Callander was a Frank Lloyd Wright devotee who did not strictly adhere to the celebrated architect’s tenets in his design. There are echoes of Wright in the house’s relationship to its surroundings, its large panes of glass and use of organic materials such as cypress wood. But it doesn’t have the openness of a Wright-designed house. The dining room is separated from the living room. And no Wright house ever had a basement like this one does.

Elaborately designed stairs create visual interest in the entrance hall. Tucked next to the stairs is a telephone nook with a buzzer, to call the maid, that still works.

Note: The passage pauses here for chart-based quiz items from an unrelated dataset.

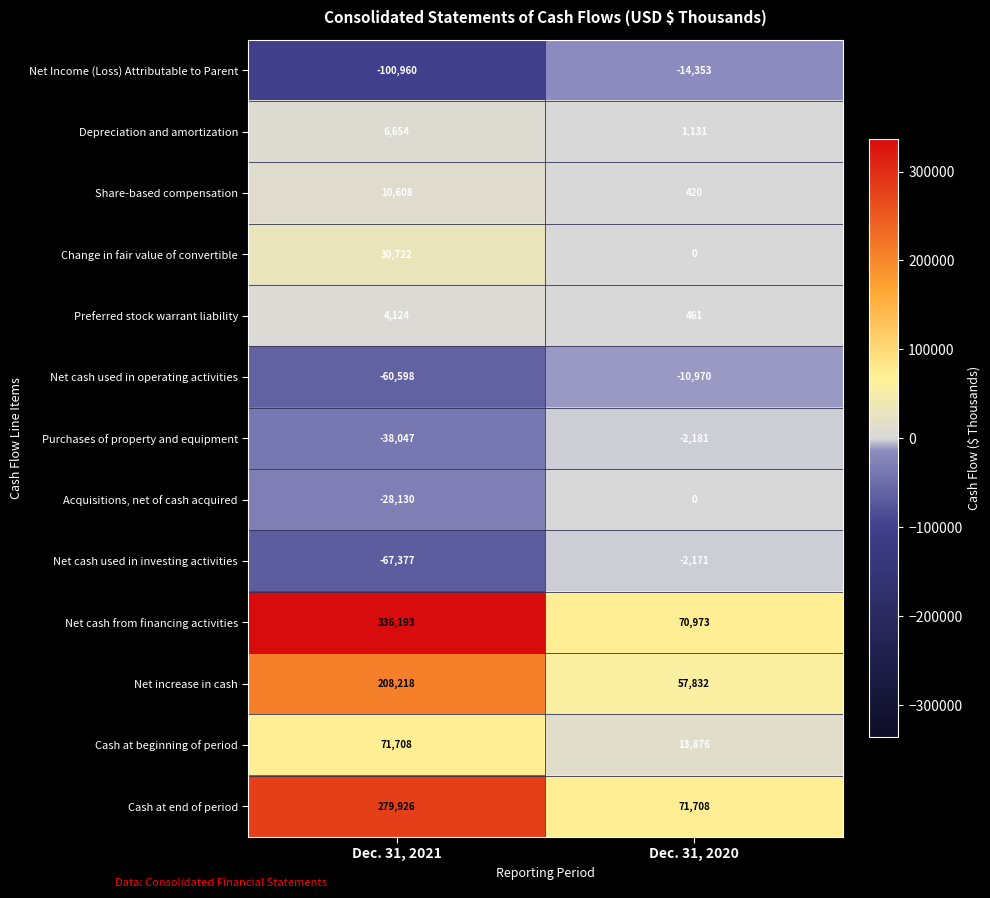

Rank the series at Dec. 31, 2021 from lowest to highest value.

Net Income (Loss) Attributable to Parent, Net cash used in investing activities, Net cash used in operating activities, Purchases of property and equipment, Acquisitions, net of cash acquired, Preferred stock warrant liability, Depreciation and amortization, Share-based compensation, Change in fair value of convertible, Cash at beginning of period, Net increase in cash, Cash at end of period, Net cash from financing activities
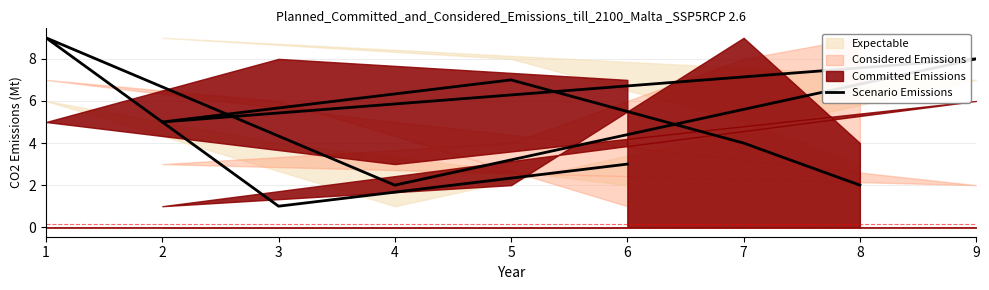

Reading right to left, what are all the values shown in this chart?

2	4	7	5	8	2	9	1	3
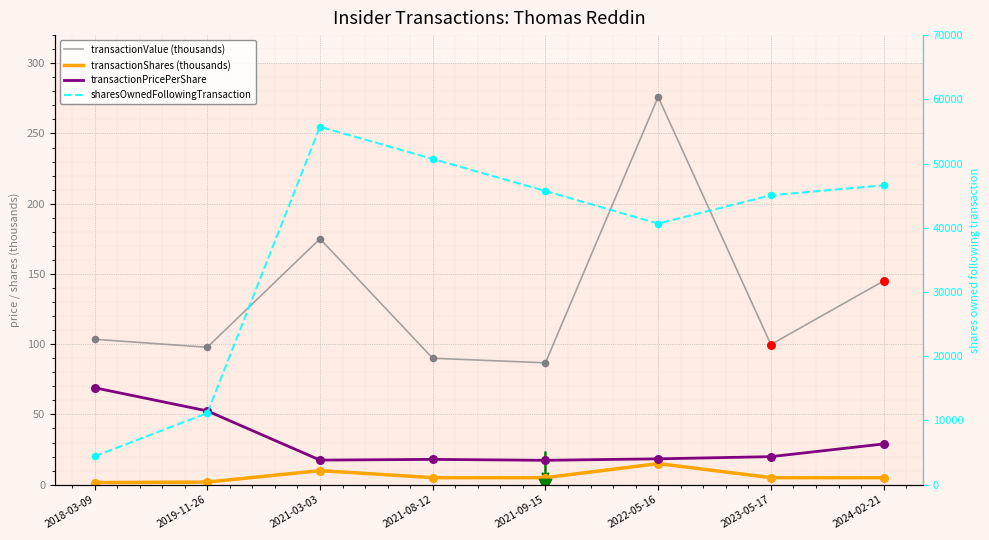

At which category is the sum across all series the highest?

2021-03-03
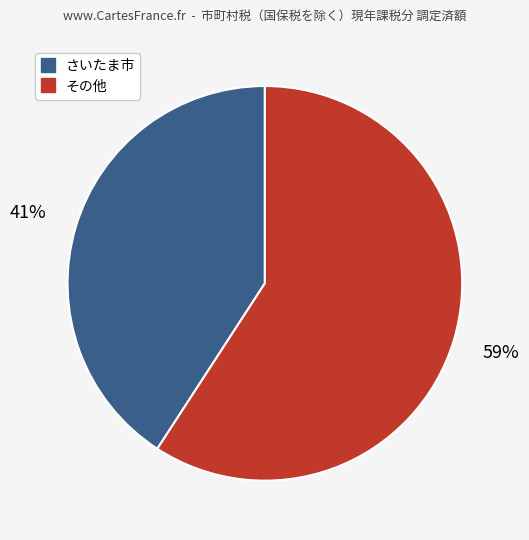

To the nearest percent, what is the average slice percentage?

50%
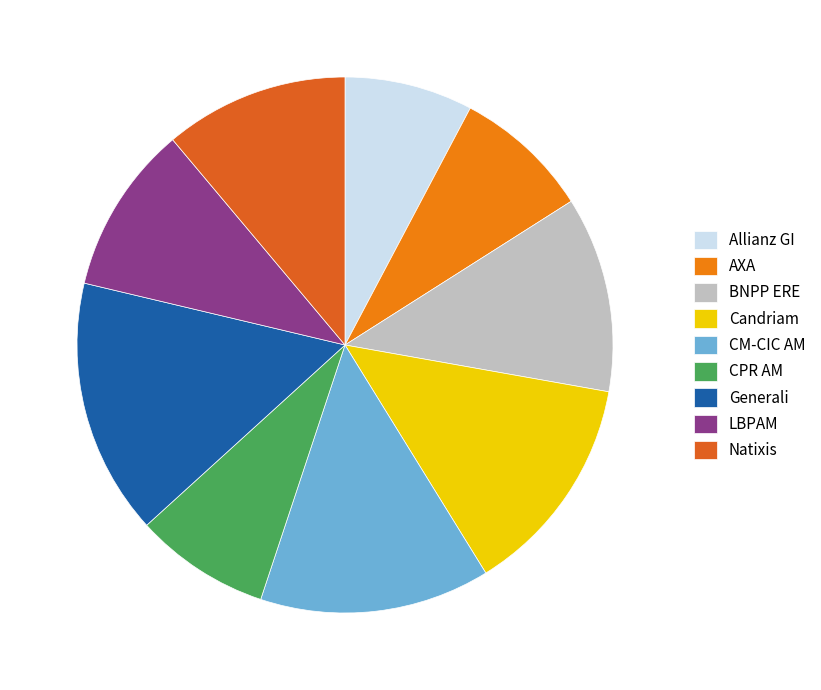

True or false: Natixis accounts for 6% of the total.

False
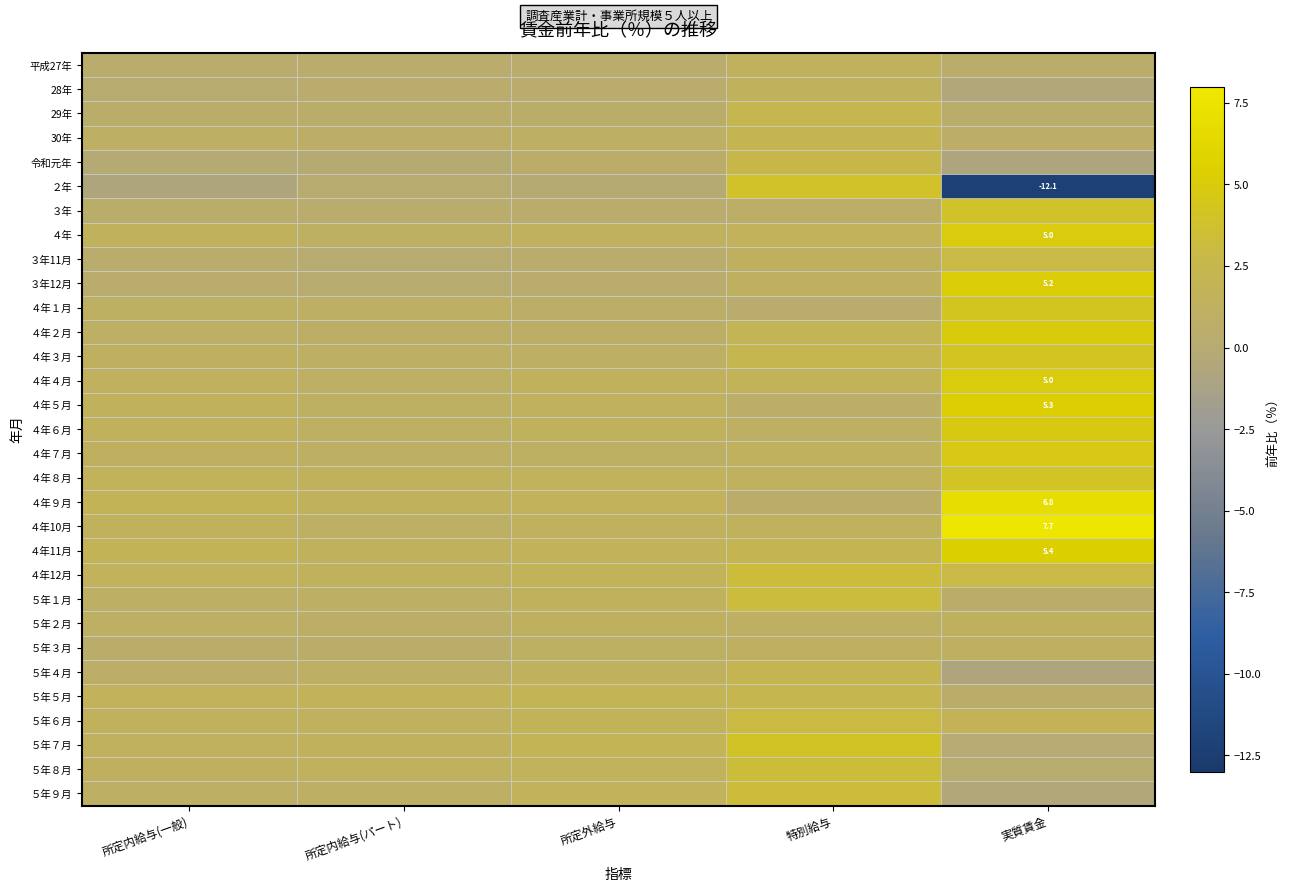

Which category has the highest value in the 令和元年 series?

特別給与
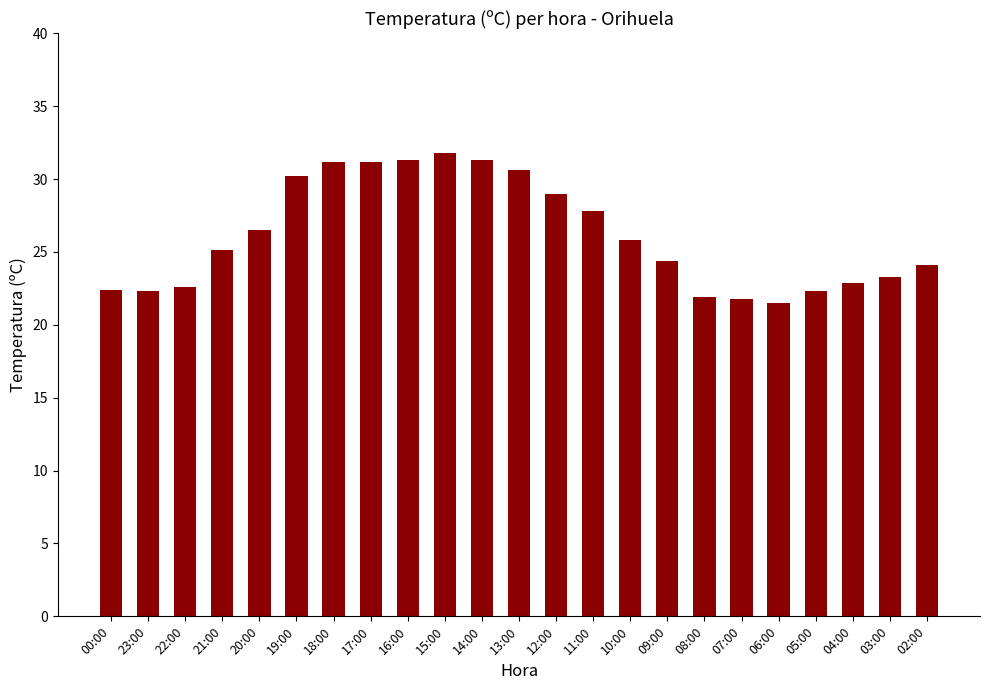

Which has a higher value, 18:00 or 20:00?

18:00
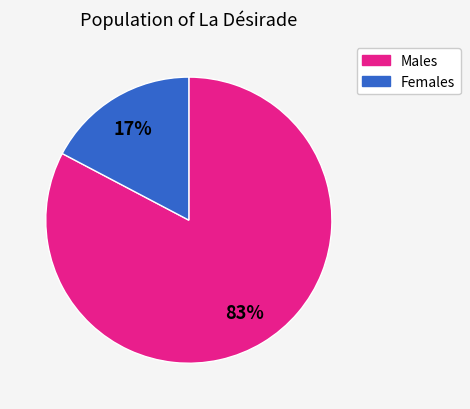

Is there a majority slice in this chart?

Yes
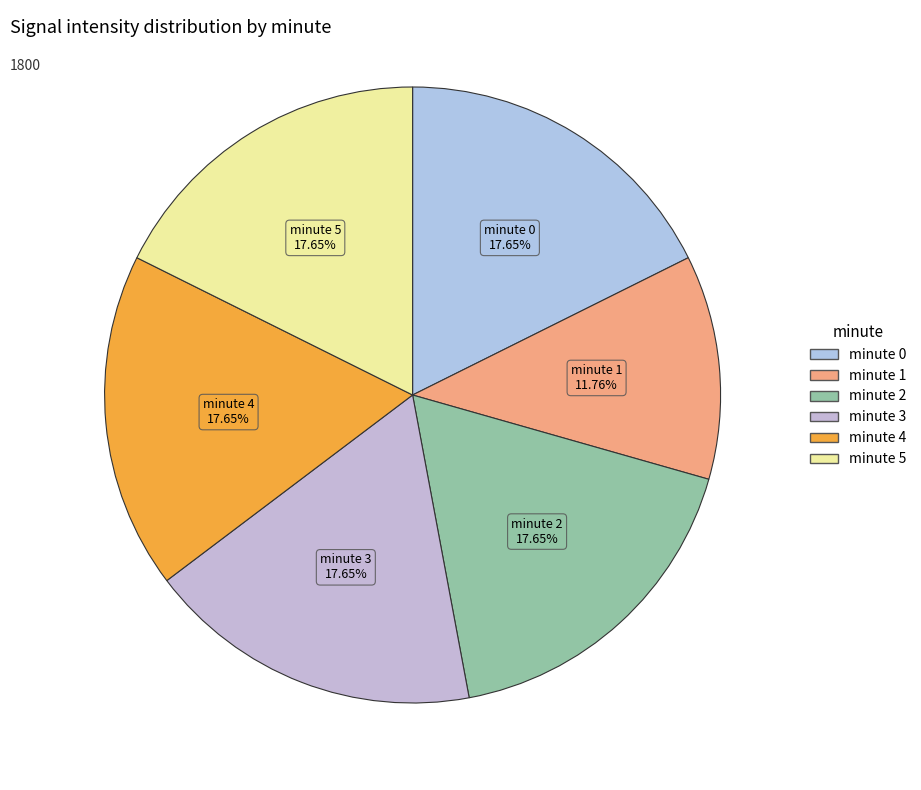

What percentage is the minute 5 slice, to the nearest percent?

18%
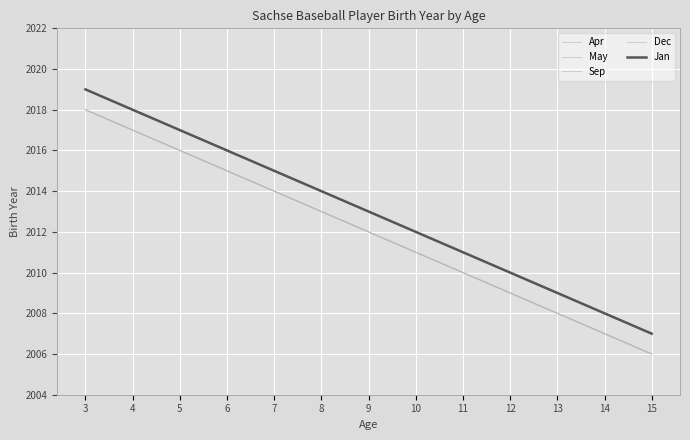

List the series in order of their peak value, lowest first.

May, Sep, Dec, Apr, Jan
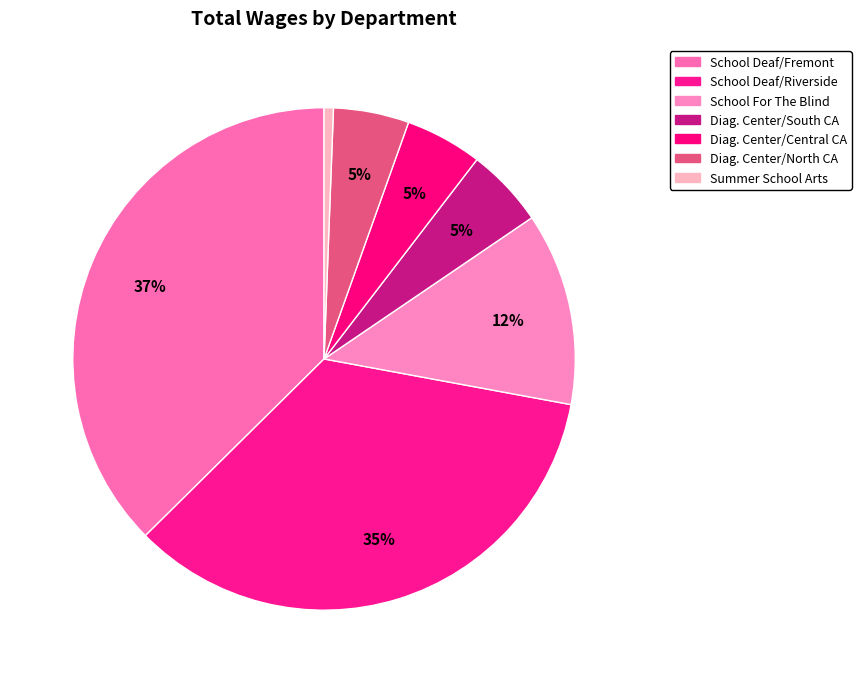

What is the largest slice in the pie chart?

School Deaf/Fremont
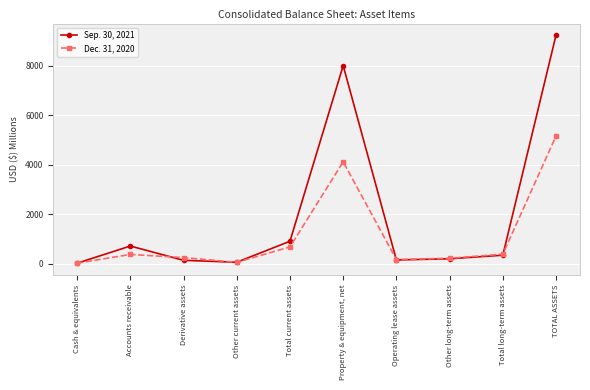

What is the total value across all series at Total long-term assets?

715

The living room has curved walls, a fireplace and built-in shelving. The furniture that Callander designed for the room in 1939 is still there, including the curved sofa, end tables and the lamps on the tables. Pella shades are concealed in the walls. A door opens to a covered porch and patio that overlook a spacious lawn and a wooded lot. Among the mature trees is a red maple that is estimated to be 270 years old.

The only significant change the Elders made to the original house was adding a screened porch next to the kitchen. They built it around a sycamore tree that pops through its roof. Wood cutouts of stylized cross sections of the house encircle the room.

The upstairs is split into two wings. In one wing, the master bedroom has wraparound windows. The other wing has two bedrooms. In between the two is a large deck where the orchestra would set up for the Harrises’ larger parties.

The lower level has a bedroom and bathroom. The Elders use another room to store wine.

In 1998, they added a 1,700-square-foot pool house that mimics the style of the main house. Designed by Jone Thurmond, the pool house has two bedrooms, three bathrooms and a sauna. The attached garage can fit three cars. The 20-by-50-foot swimming pool was rebuilt in 2011.

The four-bedroom, four-bathroom, 2,836-square-foot house, on 2.25 acres, is listed at $3.5 million.